KUTIPAN PILIHAN –
__________________________________________________

Mendengar sebuah
cerita dari seorang teman tentang seorang teman, yang (menurutku) menggelikan. Entahlah.
Mungkin aku yang kurang bisa memahami sikap seperti itu, atau mungkin memang
dia yang terlalu berlebihan.
***
Berencana mengajar di sebuah pesantren di daerah yang (lumayan)
pelosok. Dia pun berangkat ke sana dengan tekad yang mungkin setengah bulat. Karena
awalnya dia tak bersedia, tetapi setelah dipujuk akhirnya mau juga. Dan datanglah
ia ke sana, mengenal lingkungan yang mungkin menurutnya sangat jauh dari
bayangannya; tempat yang pelosok, asrama yang ‘menyedihkan’ buat anak-anak,
makanan yang disediakan sungguh (mungkin) membuatnya tak ingin memakannya.
Walhasil, dia pun tak tahan dan pulang ke tempat asalnya;
hari ini datang, besoknya percobaan, besoknya lagi langsung pulang ke kampong halaman.
Fiuuh!!! {bukan orang lapangan ni keknya, :)}
Dosen ekologi lingkunganku (orang lapangan) pernah berkata
yang maksudnya kira-kira; bagusnya jadi orang lapangan, bisa survive di mana
saja. Aku setuju banget. Memang harusnya begitu. Seorang guru, yang dibekali
padanya ilmu pengetahuan, yang ia dituntut untuk menyalurkan ilmunya, harusnya
bisa menempatkan diri di mana saja. Karena tak semua sekolah punya fasilitas
seperti yang kita punya waktu kuliah. Itu salah satunya. Salah duanya J, bahwa dia juga harus
bisa beradaptasi dengan lingkungan tempat tinggalnya nanti seandainya dia
menjadi guru untuk sebuah daerah yang sangat jauh dari kesempurnaan fasilitas,
inilah survival. Ini juga menuntut sacrifice, pengorbanan.

__________________________________________________

DATA YANG DITAMPILKAN –
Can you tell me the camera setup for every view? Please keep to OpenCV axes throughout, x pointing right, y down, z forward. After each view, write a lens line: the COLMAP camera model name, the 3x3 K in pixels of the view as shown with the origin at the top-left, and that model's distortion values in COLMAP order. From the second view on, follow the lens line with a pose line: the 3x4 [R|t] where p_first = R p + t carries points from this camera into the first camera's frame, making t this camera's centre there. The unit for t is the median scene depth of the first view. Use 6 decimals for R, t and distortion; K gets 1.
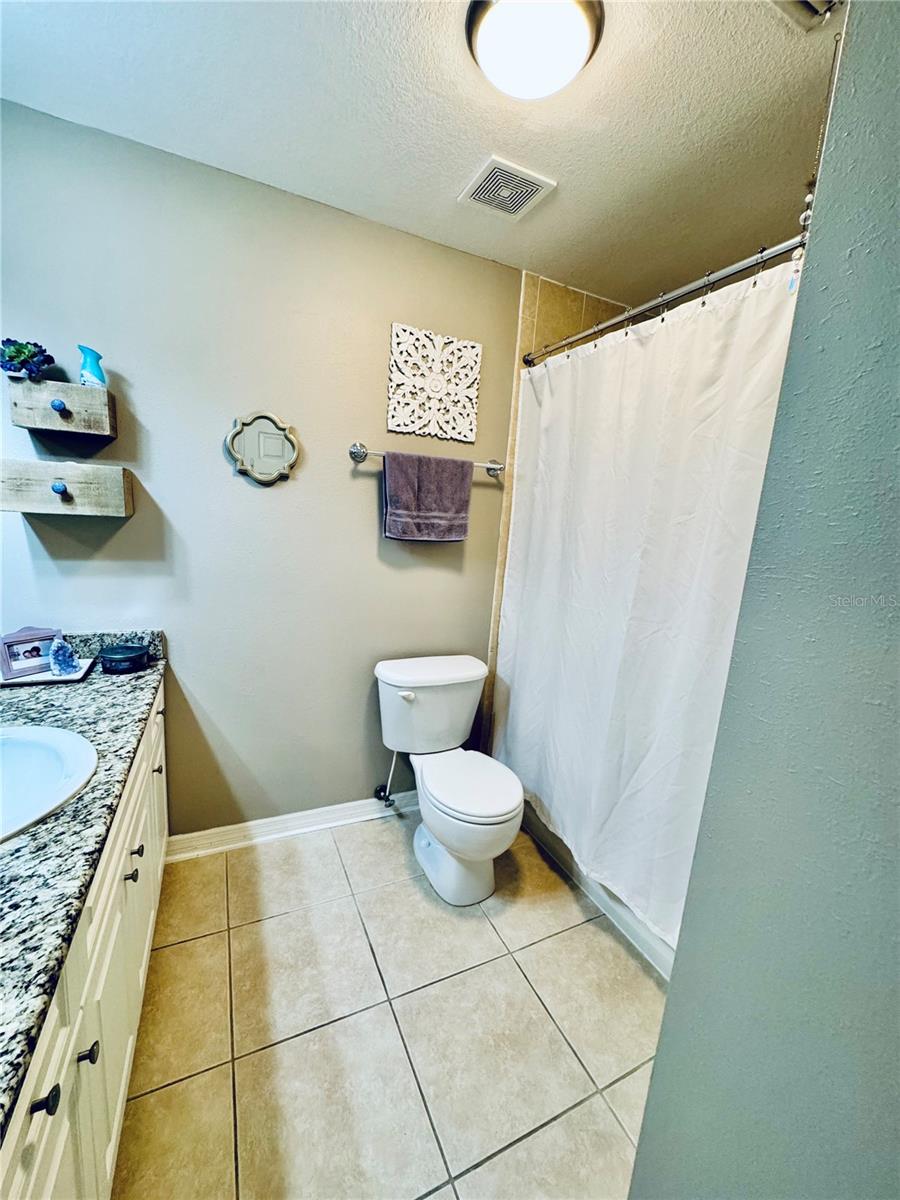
lens RADIAL K [[481.5, 0, 450.0], [0, 481.5, 600.0], [0, 0, 1]] dist [-0.003946, 0.000620]
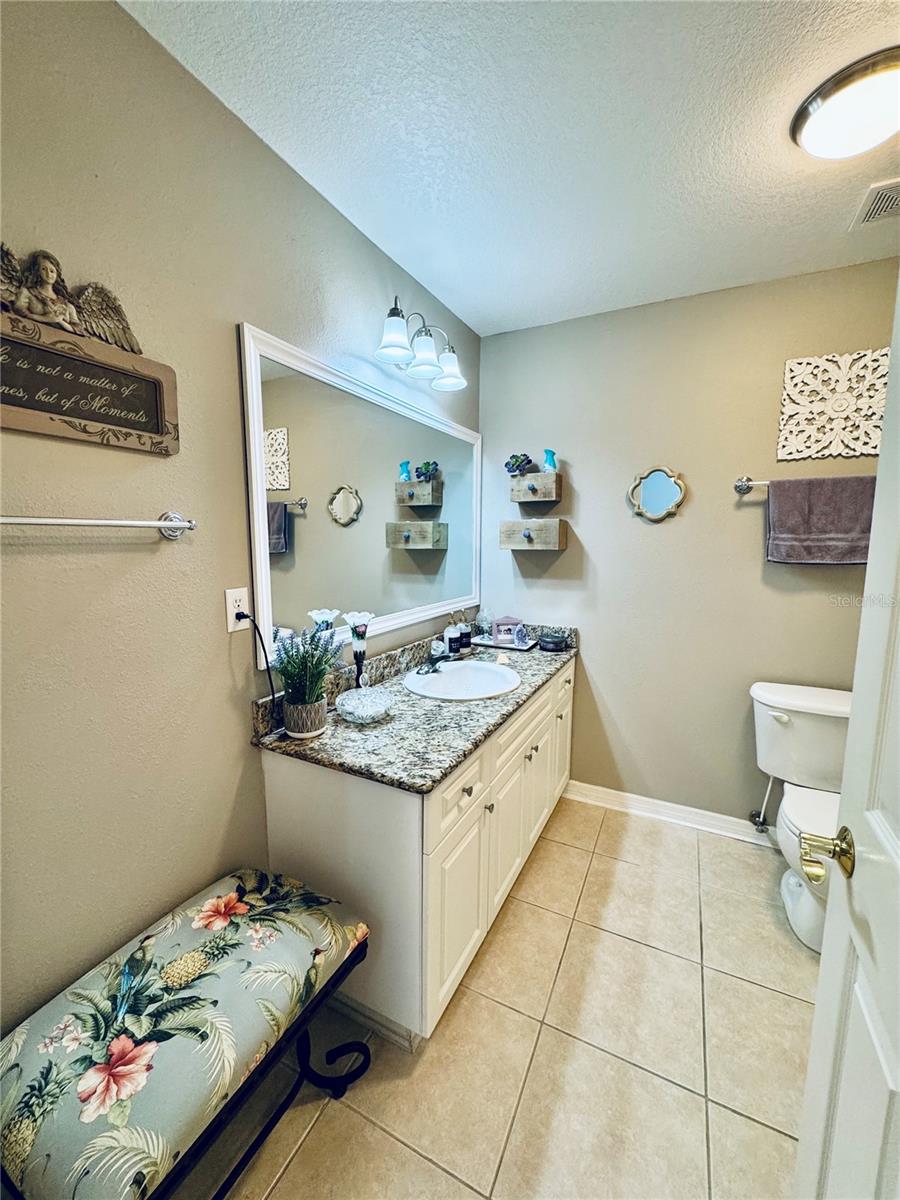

__________________________________________________

Tolong tuliskan ulang secara persis bagian kutipan pilihan, mulai dari "Mungkin aku yang" dan terus sampai "ke kampong halaman.". Kerjakan hanya berdasarkan kutipan pilihan.

SOAL TERJAWAB –
Mungkin aku yang kurang bisa memahami sikap seperti itu, atau mungkin memang
dia yang terlalu berlebihan.
***
Berencana mengajar di sebuah pesantren di daerah yang (lumayan)
pelosok. Dia pun berangkat ke sana dengan tekad yang mungkin setengah bulat. Karena
awalnya dia tak bersedia, tetapi setelah dipujuk akhirnya mau juga. Dan datanglah
ia ke sana, mengenal lingkungan yang mungkin menurutnya sangat jauh dari
bayangannya; tempat yang pelosok, asrama yang ‘menyedihkan’ buat anak-anak,
makanan yang disediakan sungguh (mungkin) membuatnya tak ingin memakannya.
Walhasil, dia pun tak tahan dan pulang ke tempat asalnya;
hari ini datang, besoknya percobaan, besoknya lagi langsung pulang ke kampong halaman.